» EXERCISE REQUIREMENTS: In the forum excerpt on branch target caches, list each program that has a branch cache hit ratio and give its percentage.

» EXTRACT PROVIDED:
● ● ● ● ●
Assembler:	Branch cache hit ratio:	 42.59% (our lowest)
nroff:		Branch cache hit ratio:	 59.88%
diff:		Branch cache hit ratio:	 86.49%


+-----
|                                   ... What looks bad for the AMD part is
| that branches that miss in the BTC get a four-cycle delay. (Please correct
| me if I'm wrong on this, but I'm assuming that the 4 words in each BTC entry
| reflect that it will take at least 4 cycles to start up again after a BTC
| miss.) At risk of contradicting statement made earlier in this message,
| that would cause the average branch time to be about 3.5 cycles.
+-----
No, any BTC misses stall the pipeline only for the amount of time it
takes to fetch the first instruction from external memory. 

+-----
| If I could ask, what happens to the Am29k bus at 40 to 55 MHz?
+-----
It turns into a giant antenna, wiping out everyone's radio reception for
a radius of 10 miles ;-)

	Tim Olson
	Processor Strategic Planning
	Advanced Micro Devices
	(tim@amdcad.amd.com)
	

bcase@apple.UUCP (Brian Case) (05/18/87)

In article <397@dumbo.UUCP> hansen@mips.UUCP (Craig Hansen) writes:
>Let me start by apologizing for the tone of my last message - I'll try to be
>less caustic and more informative this time.

Yeah, I should appologize too for over-reacting.

>In article <767@apple.UUCP>, bcase@apple.UUCP (Brian Case) writes:
> (about how a branch target cache performs comparably to an instruction
>    cache, in a real system environment)
● ● ● ● ●
» INFORMATION PROVIDED:
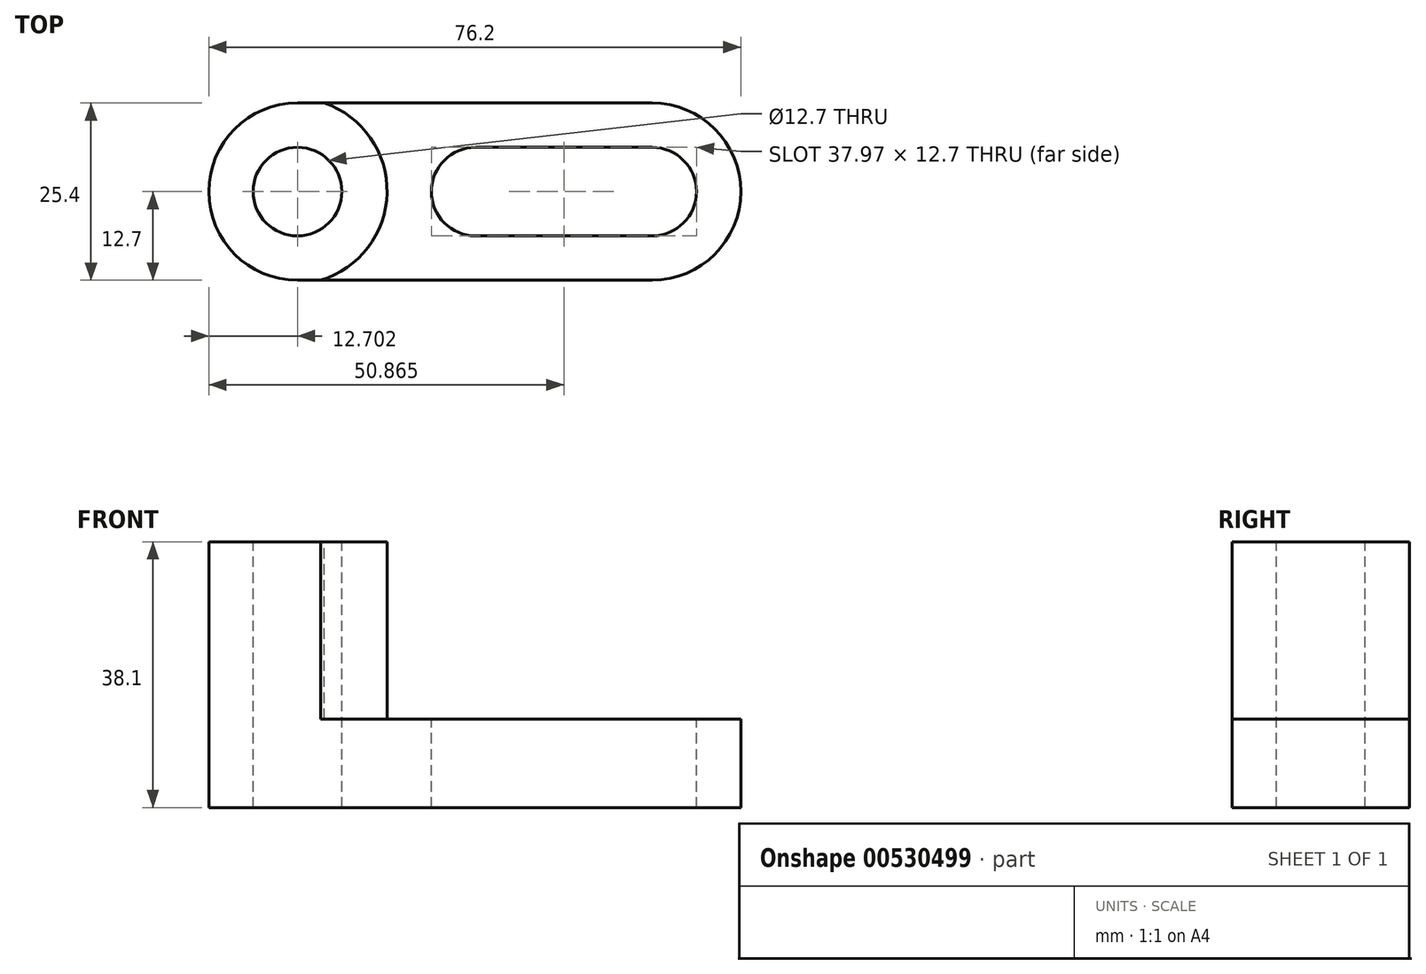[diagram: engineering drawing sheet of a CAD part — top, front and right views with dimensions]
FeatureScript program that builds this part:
● ● ● ● ●
» IN RESPONSE:
Assembler: 42.59%
nroff: 59.88%
diff: 86.49%